On the back foot, Villa contributed to their own problems. As per usual. Hutton sold Gollini short, Maghoma nipped in threatened to score but the Italian recovered to stave off the problem, with a bit of help from his friends.
There was an air of inevitability about the equaliser when it came. You can’t play a rearguard action for the whole of the second half and not expect to concede chances. Kodjia was increasingly isolated throughout the 45 minutes but with twenty minutes of normal time remaining, Davis’ shot deflected off Jedinak’s leg past Gollini. Unsighted by the deflection, the Italian couldn’t react to the change in the ball’s course.

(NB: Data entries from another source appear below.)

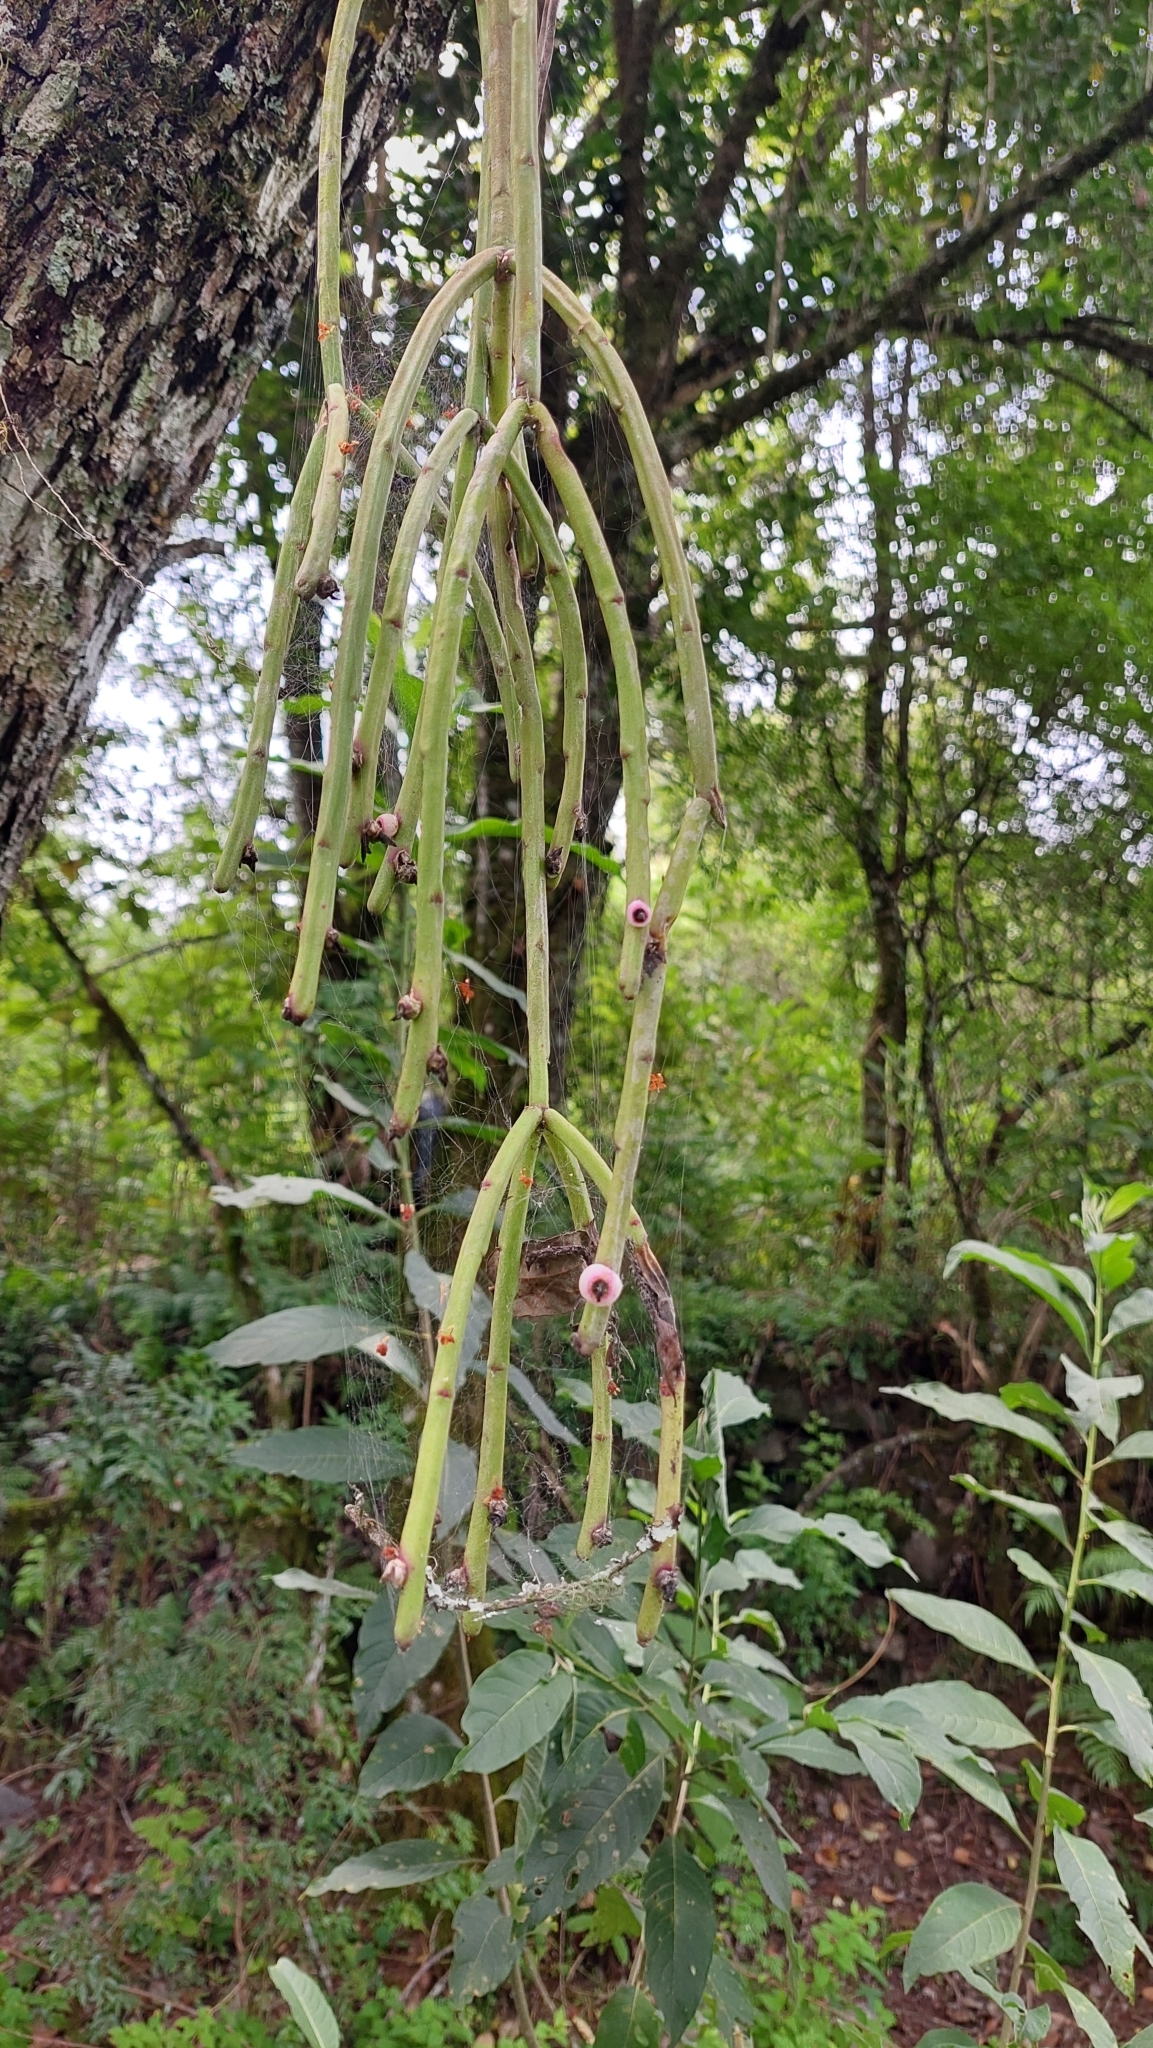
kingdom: Plantae
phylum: Tracheophyta
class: Magnoliopsida
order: Caryophyllales
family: Cactaceae
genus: Rhipsalis
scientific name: Rhipsalis floccosa
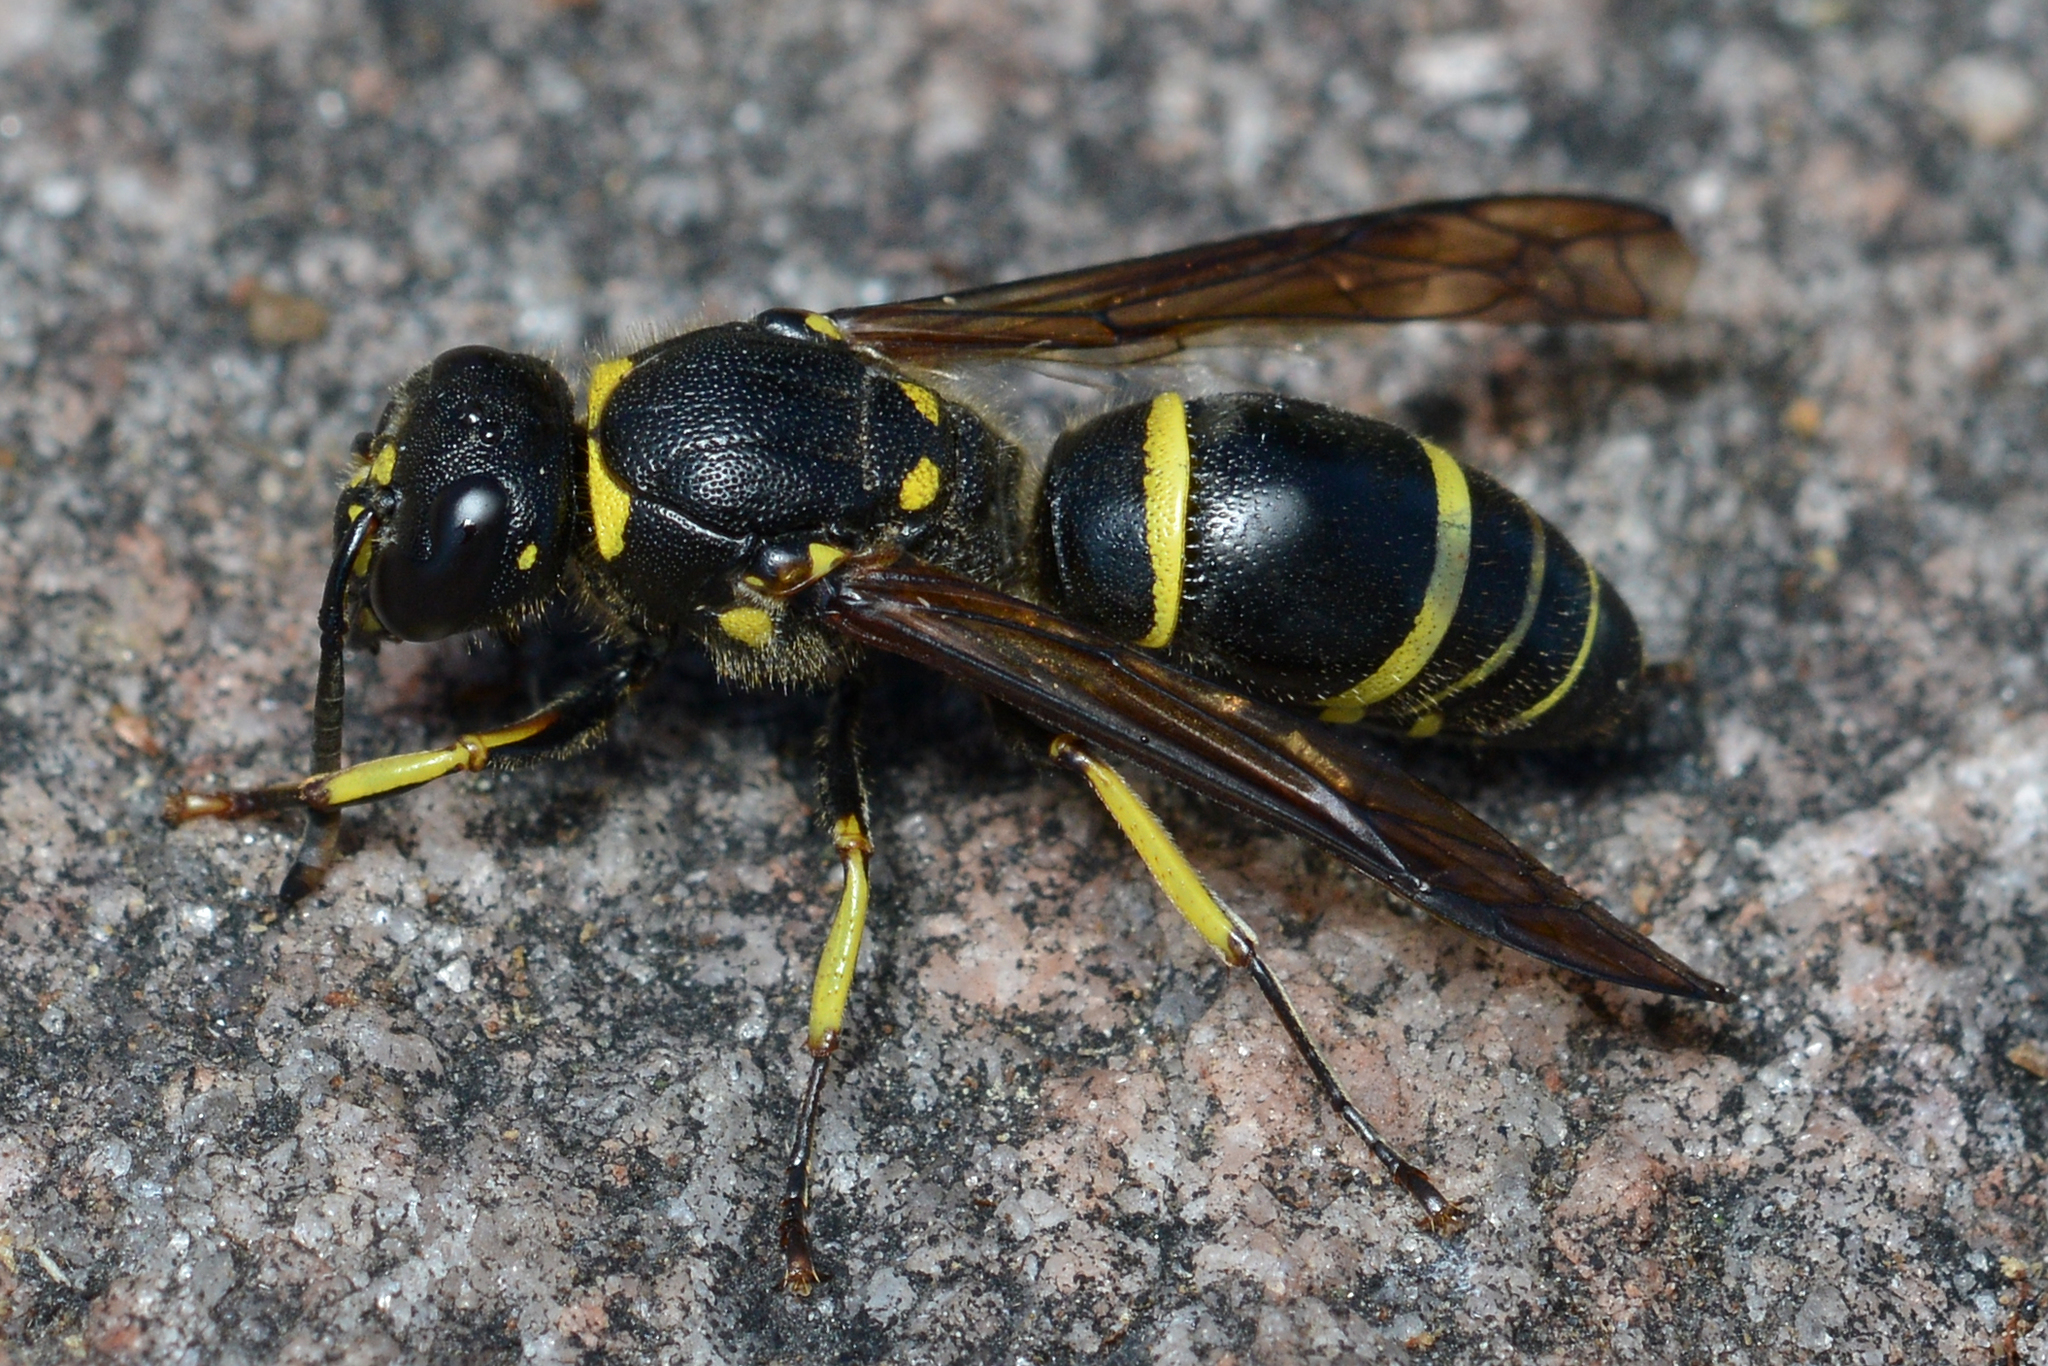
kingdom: Animalia
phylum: Arthropoda
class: Insecta
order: Hymenoptera
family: Vespidae
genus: Ancistrocerus
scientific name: Ancistrocerus
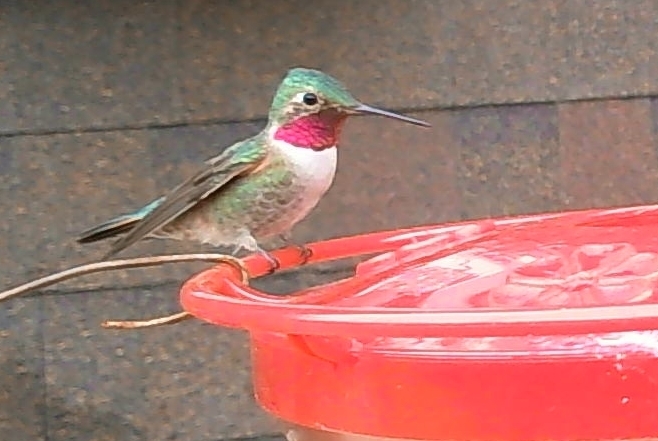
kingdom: Animalia
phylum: Chordata
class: Aves
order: Apodiformes
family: Trochilidae
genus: Selasphorus
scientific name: Selasphorus platycercus
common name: Broad-tailed hummingbird
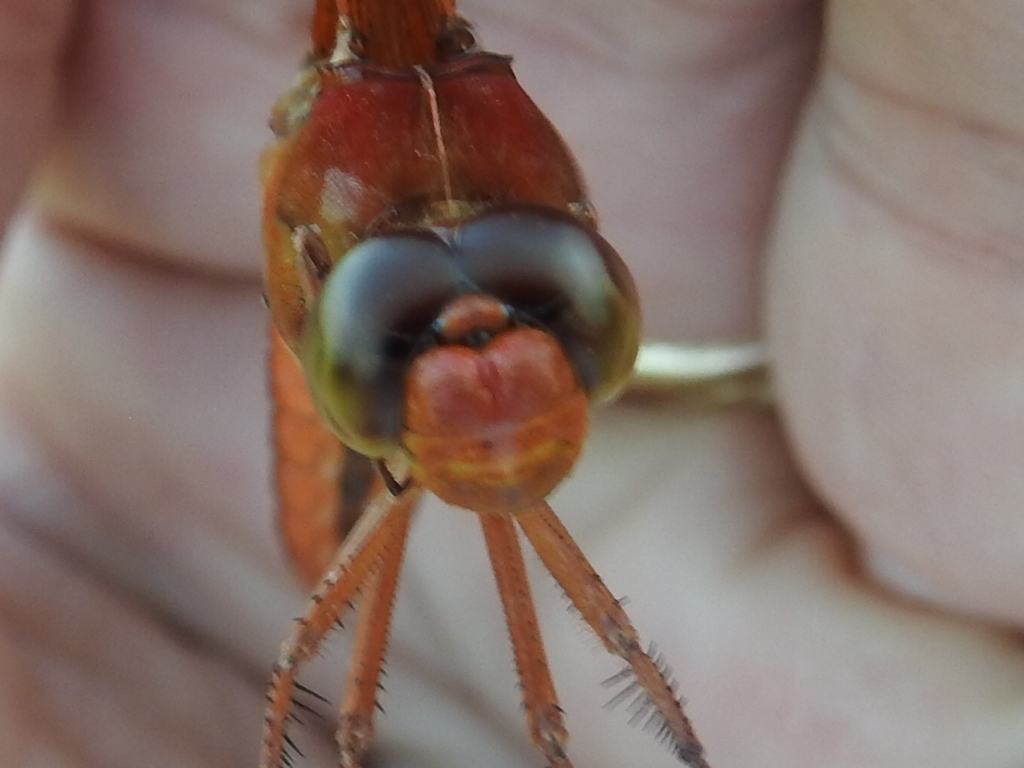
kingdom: Animalia
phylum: Arthropoda
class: Insecta
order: Odonata
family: Libellulidae
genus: Libellula
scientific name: Libellula croceipennis
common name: Neon skimmer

The match took a bizarre twist when Gabby Agbonlahor entered the fray. Roll back the years, was the thought most of us thought however fleeting. Steve Bruce is prepared to give the striker another but with supporters, the wounds run deeper. A couple of goals – more than he’s managed in the last couple of seasons in total – would probably help but yesterday, we didn’t threaten to create much, if anything, in the second half.
Overall, the result was a good one for us. Disappointing in the sense that everyone wants to win the derby, no-one wants to lose either. Four games unbeaten is as good a start as Steve Bruce would have asked for, particularly with two derbies in that run.
With his feet under the table, the expectation is the Bruce will build on these positive foundations.